Pour Léon Tsambu, spécialiste de la musique congolaise, "c'est une âme musicale qui s'est éteinte". "Rochereau a été plébiscité par Jeune Afrique comme personnalité congolaise, à côté de (l'ex-président) Mobutu, comme ayant marqué l'histoire de l'Afrique au XXe siècle", a-t-il rappelé. Léon Tsambu égrène en chantonnant certains grands succès du défunt : "Adios Théthé (dédié à sa première épouse), Bonane na Noël, Omanga (dédié à une femme) ou Mokolo nakokufa (Le jour de ma mort, en lingala)".

Ambassadeur de la rumba

Pascal Tabu Ley, alias "Rochereau", chanteur au timbre haut placé et père du rappeur français Youssoupha, était né le 13 novembre 1937 dans un petit village de la province de Bandundu (ouest), frontalière de celle de Kinshasa. Il s'était imposé dans les années 1960 comme l'une des stars de la rumba, devenant l'un de ses principaux ambassadeurs à travers le monde.

"Il y avait deux grandes écoles dans la musique de Kinshasa, l'école African Jazz dirigée par Grand Kallé, et l'OK Jazz emmené par Franco. Rochereau, qui est très bon compositeur, devient dans les années 1950 un disciple de Grand Kallé. Il a ensuite monté dans les années 1960 son propre orchestre et a pris le pouvoir", explique François Bensignor.

Tabu Ley Rochereau fut en 1970 le premier musicien africain à se produire en vedette à l'Olympia à Paris, accompagné de ses "Rocherettes" - comme Claude François avait ses Claudettes. Parmi les Rocherettes figure un moment Mbilia Bel, avec qui il vivra plusieurs années et qui deviendra elle aussi une énorme vedette.

Chanteur engagé

Le "prince" Rochereau a également goûté à la politique. Il a voulu être ministre de la Culture sous Laurent-Désiré Kabila, père de l'actuel président Joseph Kabila, mais sera finalement vice-gouverneur de Kinshasa.

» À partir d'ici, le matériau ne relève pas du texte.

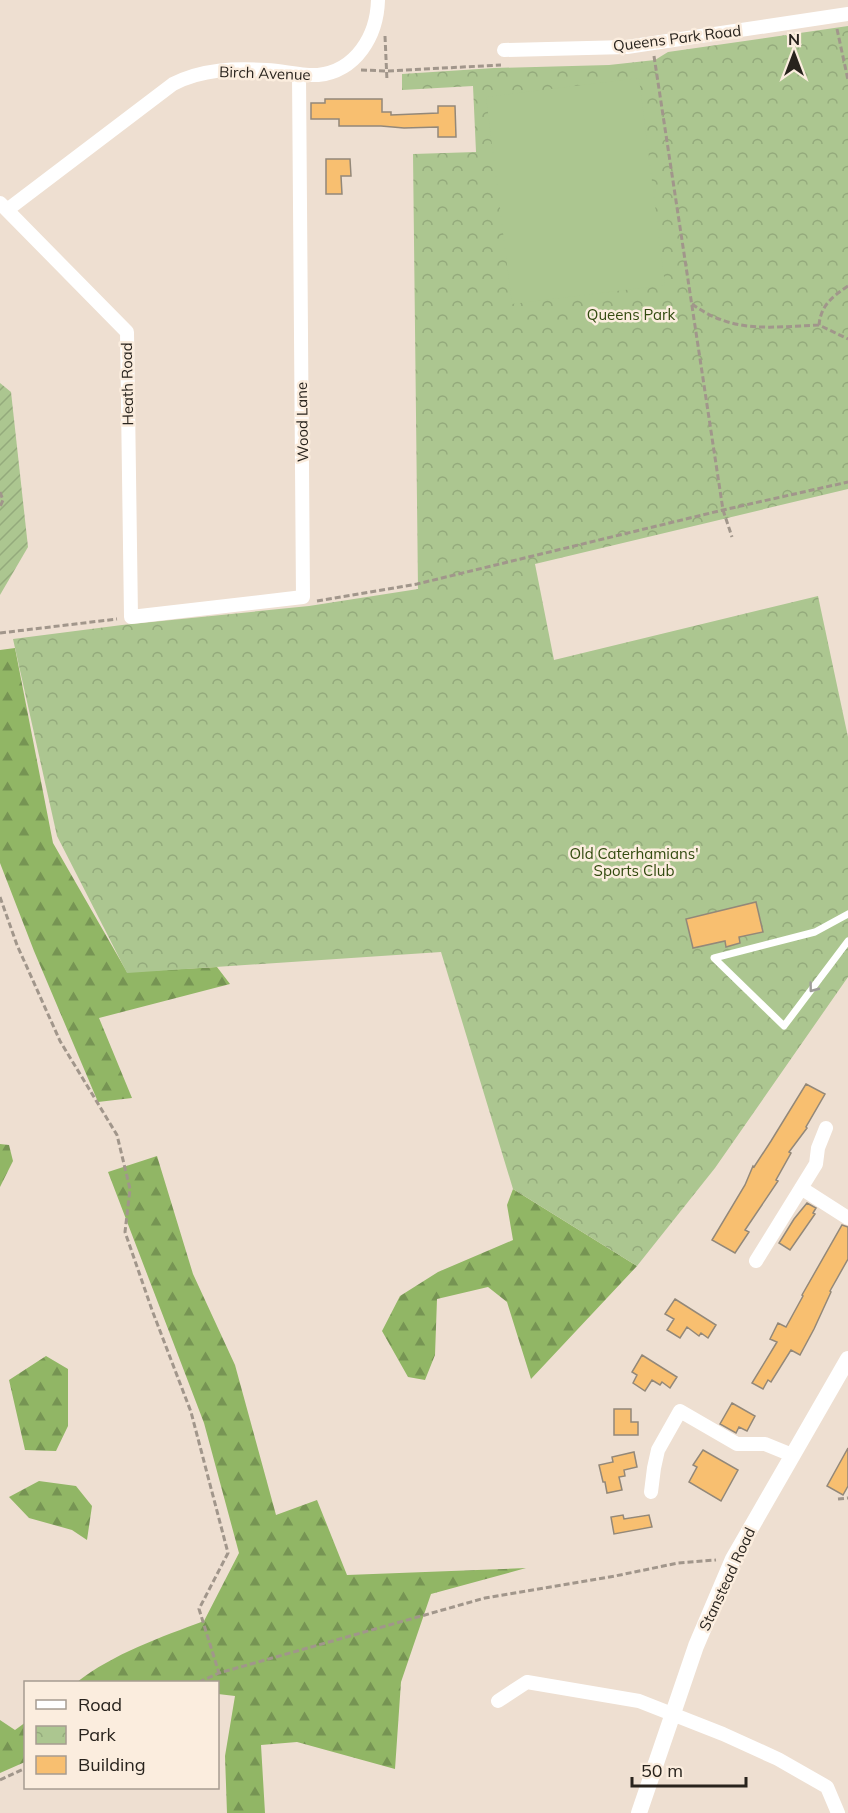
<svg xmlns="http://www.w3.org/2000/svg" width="848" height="1813" font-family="Mulish,sans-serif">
<defs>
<pattern id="forest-firs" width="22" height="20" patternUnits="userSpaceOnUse" patternTransform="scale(1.5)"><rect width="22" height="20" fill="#91b665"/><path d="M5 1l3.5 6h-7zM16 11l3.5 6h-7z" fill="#769453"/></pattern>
<pattern id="park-crowns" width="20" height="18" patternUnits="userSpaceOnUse" patternTransform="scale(1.5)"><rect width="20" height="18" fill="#acc690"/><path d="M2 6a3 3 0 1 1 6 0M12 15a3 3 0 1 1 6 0" fill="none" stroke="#94aa7c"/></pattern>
<pattern id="garden-furrows" width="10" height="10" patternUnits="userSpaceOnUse" patternTransform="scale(1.5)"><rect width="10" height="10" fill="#acc690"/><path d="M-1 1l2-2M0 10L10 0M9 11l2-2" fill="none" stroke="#94aa7c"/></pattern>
</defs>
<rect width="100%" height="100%" fill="#eedfd1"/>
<path fill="url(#forest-firs)" d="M15,648l38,195 74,129 90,-5 13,17 -131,34 33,80 -34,4 -64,-151 -34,-88v-213z
M0,1144l9,1 4,16 -13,26z
M157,1156l36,118 42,91 41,150 41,-15 30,75 179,-7 -95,26 -30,88 -6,87 -98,-27 -36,3 4,68h-38l-2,-57 10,-60 -17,-2v-12h-141c36,-28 84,-45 127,-61l35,-68 -35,-130 -96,-251z
M513,1189l124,77 -106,113 -24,-77 -19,-15 -51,12 -2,56 -10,25 -17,-3 -26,-46 18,-35 38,-24 75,-32 -6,-35z
M46,1356l22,13v57l-12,25 -31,-1 -16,-70z
M39,1481l37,5 16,20 -5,34 -15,-10 -43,-12 -20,-21z
M0,1720l15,10 11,-8 -1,40 -25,11z"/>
<path fill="url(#park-crowns)" d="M848,26v463l-313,75 19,96 264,-64 30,141v240l-133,191 -78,98 -124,-77 -72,-237 -314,21 -70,-137 -44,-197 109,-14 187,-19 109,-17 -5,-435 63,-2 -3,-66 -71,4v-16l92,-6 115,-3 46,-5 13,-8z"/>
<path fill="url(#garden-furrows)" d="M0,383l11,9 17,155 -28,48z"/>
<path fill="#acc690" d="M639,78l26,207 -153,19 -26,-207z"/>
<path fill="#f8bf70" stroke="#938879" stroke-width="1.5" d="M325,99h57v13h9v3l47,-2v-7h17l1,31h-18v-10l-34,1 -23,-2h-42v-7h-28v-16h14z
M326,159h24l1,17h-10l1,18h-16z
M756,902l7,30 -24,5 1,6 -14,4 -1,-6 -32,7 -7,-29z
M806,1084l19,10 -19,33 1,1 -18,24 2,1 -15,27 2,1 -33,49 4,2 -14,21 -23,-13 33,-55 8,-19 1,1 17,-26z
M807,1203l9,5 -3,5 2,1 -25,36 -11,-7 15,-24z
M842,1225l6,2v32l-18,32 1,1 -17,37 -14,26 -9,-5 -20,32 -3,-2 -5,9 -11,-6 25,-41 -7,-3 8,-16 8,4 17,-31 -1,-1z
M675,1299l41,26 -8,13 -7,-5 -2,3 -12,-9 -7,11 -13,-8 7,-11 -9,-5z
M642,1355l35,22 -7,11 -8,-6 -2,3 -8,-5 -7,11 -12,-8 4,-8 -5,-3z
M732,1403l23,13 -8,15 -8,-4 -3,6 -16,-9z
M614,1409h17v13h7v13h-24z
M848,1448v38l-5,9 -16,-9z
M703,1450l35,20 -17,31 -32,-19 8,-15 -4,-2z
M634,1452l3,15 -13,3 1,6 -6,1 3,13 -15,3 -2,-11h-2l-4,-17 14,-3 -1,-5z
M623,1515l1,4 25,-4 3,12 -38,7 -3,-17z"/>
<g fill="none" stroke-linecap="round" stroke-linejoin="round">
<path stroke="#a1968b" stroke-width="3" stroke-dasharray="6 3" stroke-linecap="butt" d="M837,29l11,51
M385,36l2,45
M654,56l69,454 9,27
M361,70l26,1 114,-6
M848,286c-16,11 -27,19 -29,39l29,14
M692,304c41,30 79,23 127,21
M0,492l3,8 -3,7
M317,601l100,-17 306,-74 125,-28
M0,633l117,-14
M0,897l17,48 43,96 57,94 13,54 -5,43 27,78 39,102 37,141 -29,56 20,64
M838,1499l10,-1
M199,1682l20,-9 266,-75 130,-22 63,-13 38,-3
M0,1780l26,-12"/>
<path stroke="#fff" stroke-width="7" d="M848,914l-33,18 -101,26 70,68 64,-85"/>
<path stroke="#fff" stroke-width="14" d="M504,50l123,-3 221,-33
M0,203l127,129 4,285 172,-20 -4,-523
M7,210l166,-126c29,-15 62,-16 94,-14 17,1 34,6 51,5 38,-4 59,-39 60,-75
M801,1188l47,30
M756,1261l60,-97 2,-16 8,-20
M651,1492l3,-24 4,-18 22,-39 57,33h28l27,11
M498,1701l29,-19 112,19 84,33 55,25 49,28 11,26"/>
<path stroke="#fff" stroke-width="16" d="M639,1813l57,-167 37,-87 115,-200"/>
</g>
<defs><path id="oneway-chevron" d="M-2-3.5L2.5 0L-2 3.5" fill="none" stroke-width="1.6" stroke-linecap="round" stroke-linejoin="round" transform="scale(1.5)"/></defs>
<use stroke="#9e9c99" href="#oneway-chevron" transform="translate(813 988) rotate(127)"/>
<g text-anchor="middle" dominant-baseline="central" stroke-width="5" stroke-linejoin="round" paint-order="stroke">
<g font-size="15" fill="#28231d" stroke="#fbedde">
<text transform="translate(677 38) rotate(-7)">Queens Park Road</text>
<text transform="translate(265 73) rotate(2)">Birch Avenue</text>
<text transform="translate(127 384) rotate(-91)">Heath Road</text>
<text transform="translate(302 422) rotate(-91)">Wood Lane</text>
<text transform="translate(727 1579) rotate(-65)">Stanstead Road</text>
</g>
<g font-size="15" fill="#324a0f" stroke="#fbedde">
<text x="631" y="314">Queens Park</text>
<text x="634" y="853">Old Caterhamians'<tspan x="634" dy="17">Sports Club</tspan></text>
</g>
</g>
<rect x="24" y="1681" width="195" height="108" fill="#fbedde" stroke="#a79c91" stroke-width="1.5"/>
<rect x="36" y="1700" width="30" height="9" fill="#ffffff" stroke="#a79c91" stroke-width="1.5"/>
<text x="78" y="1711" font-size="18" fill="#28231d">Road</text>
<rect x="36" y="1726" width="30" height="18" fill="url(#park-crowns)" stroke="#a79c91" stroke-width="1.5"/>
<text x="78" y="1741" font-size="18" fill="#28231d">Park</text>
<rect x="36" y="1756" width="30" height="18" fill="#f8bf70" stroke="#a79c91" stroke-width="1.5"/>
<text x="78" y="1771" font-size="18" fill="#28231d">Building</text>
<g transform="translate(794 54)" stroke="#fbedde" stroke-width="4.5" paint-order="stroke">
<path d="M0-4.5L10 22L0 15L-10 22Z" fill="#28231d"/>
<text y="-9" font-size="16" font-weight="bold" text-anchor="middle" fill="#28231d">N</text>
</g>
<path d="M632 1777v9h114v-9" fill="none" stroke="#28231d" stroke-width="3"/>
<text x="641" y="1777" font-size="18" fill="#28231d" stroke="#fbedde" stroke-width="4.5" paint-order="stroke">50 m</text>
</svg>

En octobre 1999, il avait affiché son hostilité à une nouvelle force de la paix de l'ONU dans le pays, pour éviter la "sombre répétition" de l'opération de 1960. De 1960 à 1964, les Nations unies avaient mené une vaste et peu glorieuse opération militaire dans l'ex-Congo belge, motivée notamment par le souci des puissances coloniales et des États-Unis de ne pas voir le Congo tomber dans le giron soviétique.

En 1997, le chanteur avait dénoncé la persistance de la censure en RDC, au lendemain de l'interdiction de son dernier album, "Kebo beat", à cause du caractère "immoral" d'un des titres. Il avait déjà été victime de la censure en 1990, lorsque le régime du maréchal Mobutu Sese Seko (1965-1997), qui l'avait poussé un temps à l'exil, notamment en France, avait interdit son album "Trop, c'est trop".